More than 3½ years after Hurricane Ike, a high-ranking federal housing official and Mayor Annise Parker announced Wednesday that $151 million in federal disaster relief money is on the way to four areas of Houston to rebuild or repair homes and apartments.
“It’s about time we get this taken care of,” Parker said. “Because of the enormous devastation caused by Hurricane Ike, there’s still too many Houstonians and whole neighborhoods that are reeling from the impact.”
Houston housing officials scattered the previous $87 million in Ike housing money from the U.S. Department of Housing and Urban Development across the city. This time, they have chosen to channel the money to Acres Homes, Independence Heights, a northeast Houston crescent centered around the Fifth Ward, and Sunnyside/South Park/South Union in hopes of contributing to neighborhood redevelopment, as well as fixing individual homes.
Residents of those neighborhoods, assembled under the aegis of the Texas Organizing Project (TOP), which advocates for low-income people, have protested at City Hall about the pace of relief.
The federal money was allocated to the state.
“The state has been slow on that (passing the money to Houston) in the past,” said Mercedes Marquez, a HUD assistant secretary who attended the announcement. She said, though, that since last summer, when the state put the General Land Office in charge of Ike funding, the pace has “dramatically improved.”
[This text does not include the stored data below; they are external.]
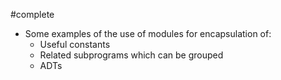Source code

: #complete 
- Some examples of the use of modules for encapsulation of:
	- Useful constants
	- Related subprograms which can be grouped
	- ADTs
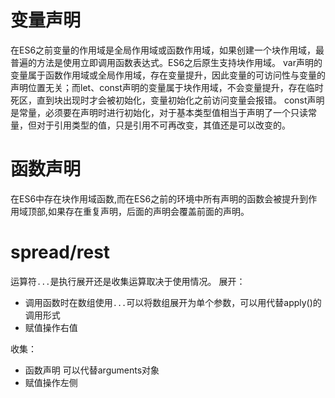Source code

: # 变量声明
在ES6之前变量的作用域是全局作用域或函数作用域，如果创建一个块作用域，最普遍的方法是使用立即调用函数表达式。ES6之后原生支持块作用域。
var声明的变量属于函数作用域或全局作用域，存在变量提升，因此变量的可访问性与变量的声明位置无关；而let、const声明的变量属于块作用域，不会变量提升，存在临时死区，直到块出现时才会被初始化，变量初始化之前访问变量会报错。
const声明是常量，必须要在声明时进行初始化，对于基本类型值相当于声明了一个只读常量，但对于引用类型的值，只是引用不可再改变，其值还是可以改变的。

# 函数声明
在ES6中存在块作用域函数,而在ES6之前的环境中所有声明的函数会被提升到作用域顶部,如果存在重复声明，后面的声明会覆盖前面的声明。

# spread/rest
运算符`...`是执行展开还是收集运算取决于使用情况。
展开：
+ 调用函数时在数组使用`...`可以将数组展开为单个参数，可以用代替apply()的调用形式
+ 赋值操作右值

收集：
+ 函数声明 可以代替arguments对象
+ 赋值操作左侧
Here’s the Mayor’s press release about this. The way that federal funds for Ike recovery have been disbursed has been controversial from the beginning. Here’s a Houston Tomorrow story from January 2010 that gives some of the details. I don’t want to look back at all that, I want to look forward, and when I do what I see is a tremendous opportunity for the city to help revitalize some historic neighborhoods that really need the help. I hope infrastructure improvements, whether through these funds or through the startup of Rebuild Houston, are a major component. In addition to contributing to the real estate recovery in Houston, if we do this right we can make some low-cost and underpopulated parts of town more attractive to developers, and thus draw people looking for housing closer in and inside city limits instead of the far-flung suburbs. There’s so much potential for good here, but job one is helping out the residents in these neighborhoods who have waited far too long for the assistance they’ve been owed. Let’s take care of them and go from there.